There is little doubt that the parallels between Minnesota and the national arena have created interest beyond Minnesota.

The results of the shutdown were immediately felt. More than 20,000 state employees were advised to seek unemployment benefits; the state-run racetrack closed as did the entire network of state parks. Only emergency services such as state prisons, courts, Highway Patrol etc. escaped the shut down and continue to function. The state zoo was able to limp along thanks to proceeds from parking and admissions.

The Republicans are for the moment standing firm on a $34 billion budget --the amount that the state could raise without increased taxation. Given inflation, that amount cannot sustain programs at their current level, so they would have to be either cut or eliminated.

What is making the deadlock worse is that each party believes that public opinion is on its side and is therefore certain that the other side will buckle.
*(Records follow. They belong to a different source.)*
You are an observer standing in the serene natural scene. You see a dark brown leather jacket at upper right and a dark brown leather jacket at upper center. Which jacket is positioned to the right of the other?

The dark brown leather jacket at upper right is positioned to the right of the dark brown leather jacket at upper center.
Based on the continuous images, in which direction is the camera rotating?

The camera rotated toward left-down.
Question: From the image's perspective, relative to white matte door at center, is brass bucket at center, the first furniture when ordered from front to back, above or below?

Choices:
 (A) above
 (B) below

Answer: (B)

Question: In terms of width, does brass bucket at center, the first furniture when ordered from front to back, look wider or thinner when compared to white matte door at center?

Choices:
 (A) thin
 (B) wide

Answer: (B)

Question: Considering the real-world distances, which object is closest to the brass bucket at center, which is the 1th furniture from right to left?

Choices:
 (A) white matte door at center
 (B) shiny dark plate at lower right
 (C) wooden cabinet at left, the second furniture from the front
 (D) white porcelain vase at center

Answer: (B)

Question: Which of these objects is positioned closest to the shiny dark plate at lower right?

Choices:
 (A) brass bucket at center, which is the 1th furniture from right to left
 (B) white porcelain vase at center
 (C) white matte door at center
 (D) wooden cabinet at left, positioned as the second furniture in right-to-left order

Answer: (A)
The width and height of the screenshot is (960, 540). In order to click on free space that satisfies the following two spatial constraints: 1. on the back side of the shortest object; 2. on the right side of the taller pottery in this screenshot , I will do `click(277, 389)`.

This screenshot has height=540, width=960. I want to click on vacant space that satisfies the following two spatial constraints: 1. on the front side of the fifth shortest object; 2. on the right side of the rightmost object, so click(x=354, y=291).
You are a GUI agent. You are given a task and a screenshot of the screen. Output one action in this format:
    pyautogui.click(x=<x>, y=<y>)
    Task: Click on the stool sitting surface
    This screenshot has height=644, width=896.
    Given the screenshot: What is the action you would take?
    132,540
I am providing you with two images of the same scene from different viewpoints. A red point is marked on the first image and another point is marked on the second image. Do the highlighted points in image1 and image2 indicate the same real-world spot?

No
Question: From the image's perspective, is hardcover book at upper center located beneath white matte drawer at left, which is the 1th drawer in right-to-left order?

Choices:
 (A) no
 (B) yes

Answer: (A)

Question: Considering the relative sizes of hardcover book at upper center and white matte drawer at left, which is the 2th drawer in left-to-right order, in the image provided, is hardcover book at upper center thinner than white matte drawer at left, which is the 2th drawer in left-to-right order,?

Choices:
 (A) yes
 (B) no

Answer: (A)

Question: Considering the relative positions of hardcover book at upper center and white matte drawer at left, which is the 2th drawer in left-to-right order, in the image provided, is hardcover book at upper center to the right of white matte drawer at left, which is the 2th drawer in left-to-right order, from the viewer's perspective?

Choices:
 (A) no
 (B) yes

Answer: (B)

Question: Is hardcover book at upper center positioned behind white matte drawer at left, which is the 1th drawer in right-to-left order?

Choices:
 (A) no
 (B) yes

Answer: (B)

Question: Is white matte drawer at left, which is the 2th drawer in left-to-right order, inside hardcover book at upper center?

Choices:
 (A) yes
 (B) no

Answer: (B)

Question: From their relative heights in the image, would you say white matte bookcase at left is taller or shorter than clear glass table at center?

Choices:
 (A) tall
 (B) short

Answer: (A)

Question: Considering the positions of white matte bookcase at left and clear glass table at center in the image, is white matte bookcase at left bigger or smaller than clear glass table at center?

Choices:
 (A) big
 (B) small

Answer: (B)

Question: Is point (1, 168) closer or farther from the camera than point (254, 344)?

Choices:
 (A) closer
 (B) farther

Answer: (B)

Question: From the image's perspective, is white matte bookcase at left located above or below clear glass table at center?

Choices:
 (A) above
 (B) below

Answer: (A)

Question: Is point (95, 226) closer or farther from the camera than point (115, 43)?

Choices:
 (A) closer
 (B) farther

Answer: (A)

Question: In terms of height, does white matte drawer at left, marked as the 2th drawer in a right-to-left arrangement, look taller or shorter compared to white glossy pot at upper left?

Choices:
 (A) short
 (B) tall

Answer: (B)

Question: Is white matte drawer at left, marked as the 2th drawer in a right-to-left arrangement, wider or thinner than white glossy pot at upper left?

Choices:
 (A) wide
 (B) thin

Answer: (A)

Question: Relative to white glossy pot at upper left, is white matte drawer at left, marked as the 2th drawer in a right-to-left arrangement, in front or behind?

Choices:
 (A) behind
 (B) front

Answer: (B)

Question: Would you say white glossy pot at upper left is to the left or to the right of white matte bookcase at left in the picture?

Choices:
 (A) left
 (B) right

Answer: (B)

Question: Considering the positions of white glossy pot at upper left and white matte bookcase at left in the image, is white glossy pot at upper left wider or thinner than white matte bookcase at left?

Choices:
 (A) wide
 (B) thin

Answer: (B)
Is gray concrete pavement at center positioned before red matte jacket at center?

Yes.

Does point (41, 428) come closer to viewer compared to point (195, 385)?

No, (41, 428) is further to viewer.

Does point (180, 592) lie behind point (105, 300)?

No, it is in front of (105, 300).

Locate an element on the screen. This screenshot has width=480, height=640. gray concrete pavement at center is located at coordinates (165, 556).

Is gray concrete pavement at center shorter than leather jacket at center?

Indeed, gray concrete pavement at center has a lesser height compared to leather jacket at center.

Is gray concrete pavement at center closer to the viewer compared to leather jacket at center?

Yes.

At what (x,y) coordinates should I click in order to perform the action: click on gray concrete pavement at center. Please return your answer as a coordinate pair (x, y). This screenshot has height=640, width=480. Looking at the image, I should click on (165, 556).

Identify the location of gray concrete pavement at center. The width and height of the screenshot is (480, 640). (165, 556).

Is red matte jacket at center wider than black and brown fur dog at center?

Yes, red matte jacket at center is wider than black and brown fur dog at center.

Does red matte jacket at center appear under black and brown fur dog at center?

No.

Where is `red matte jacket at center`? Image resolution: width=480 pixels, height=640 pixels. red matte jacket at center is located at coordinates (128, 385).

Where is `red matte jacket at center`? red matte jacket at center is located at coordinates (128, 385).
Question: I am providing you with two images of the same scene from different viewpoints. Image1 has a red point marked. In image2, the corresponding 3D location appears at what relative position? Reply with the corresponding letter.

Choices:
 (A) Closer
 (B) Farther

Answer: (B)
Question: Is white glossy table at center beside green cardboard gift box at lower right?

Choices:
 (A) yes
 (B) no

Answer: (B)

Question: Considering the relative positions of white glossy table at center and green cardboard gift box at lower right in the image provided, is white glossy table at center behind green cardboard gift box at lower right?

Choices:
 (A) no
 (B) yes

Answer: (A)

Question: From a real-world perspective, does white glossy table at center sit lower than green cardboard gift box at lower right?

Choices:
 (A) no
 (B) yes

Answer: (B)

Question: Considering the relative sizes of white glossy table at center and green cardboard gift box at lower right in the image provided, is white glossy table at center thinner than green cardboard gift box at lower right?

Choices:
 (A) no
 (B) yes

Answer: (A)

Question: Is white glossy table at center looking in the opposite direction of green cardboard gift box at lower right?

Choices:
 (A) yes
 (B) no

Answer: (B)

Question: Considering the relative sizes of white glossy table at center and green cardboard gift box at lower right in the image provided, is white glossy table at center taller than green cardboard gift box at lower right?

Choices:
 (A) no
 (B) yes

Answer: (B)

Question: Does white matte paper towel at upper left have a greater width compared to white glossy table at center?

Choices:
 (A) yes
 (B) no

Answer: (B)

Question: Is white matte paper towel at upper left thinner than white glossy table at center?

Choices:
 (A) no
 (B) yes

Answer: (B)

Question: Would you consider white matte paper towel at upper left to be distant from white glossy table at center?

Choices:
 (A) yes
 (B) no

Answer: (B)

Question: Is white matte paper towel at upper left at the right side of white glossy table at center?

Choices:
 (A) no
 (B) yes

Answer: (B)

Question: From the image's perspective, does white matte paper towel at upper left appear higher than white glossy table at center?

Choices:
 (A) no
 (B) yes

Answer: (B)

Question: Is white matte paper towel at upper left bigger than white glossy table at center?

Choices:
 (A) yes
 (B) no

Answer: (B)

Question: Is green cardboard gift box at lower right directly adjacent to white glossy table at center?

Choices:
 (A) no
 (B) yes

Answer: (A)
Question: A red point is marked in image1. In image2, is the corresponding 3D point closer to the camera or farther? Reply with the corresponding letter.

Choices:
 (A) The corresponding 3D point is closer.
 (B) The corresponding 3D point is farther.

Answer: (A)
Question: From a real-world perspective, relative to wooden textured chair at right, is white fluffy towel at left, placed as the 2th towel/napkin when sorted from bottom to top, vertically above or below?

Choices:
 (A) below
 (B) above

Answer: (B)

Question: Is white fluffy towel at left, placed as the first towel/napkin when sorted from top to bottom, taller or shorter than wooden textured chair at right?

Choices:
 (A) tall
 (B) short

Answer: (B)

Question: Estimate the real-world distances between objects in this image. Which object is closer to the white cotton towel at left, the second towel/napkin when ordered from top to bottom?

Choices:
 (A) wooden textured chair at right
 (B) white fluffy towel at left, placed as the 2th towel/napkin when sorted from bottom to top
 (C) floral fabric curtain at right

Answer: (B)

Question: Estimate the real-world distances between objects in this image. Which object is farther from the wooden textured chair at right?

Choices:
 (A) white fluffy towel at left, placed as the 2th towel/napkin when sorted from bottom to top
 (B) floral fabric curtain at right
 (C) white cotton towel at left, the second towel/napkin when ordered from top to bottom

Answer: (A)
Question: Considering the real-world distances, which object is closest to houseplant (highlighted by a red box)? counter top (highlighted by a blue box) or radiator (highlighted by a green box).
One prognosis is that the Republicans will acquiesce to something higher than $34 billion provided that the shortfall is made up by revenue producers that cannot be labeled an income tax raise.

The shutdown in Minnesota has given a lot of free publicity to former Minnesota Governor, a longtime rival of Dayton, Tim Pawlenty who is attempting to secure the Republican Party nomination for president.

Although he is no longer governor, Pawlenty is backing the Republican legislators in the fight.

As the cases of neighboring Wisconsin and Ohio have already demonstrated, taking a conservative stand on the budget and linking it to the past budgetary struggles is a good way to improve one's popularity with the Republican base that will decide the party's primary elections.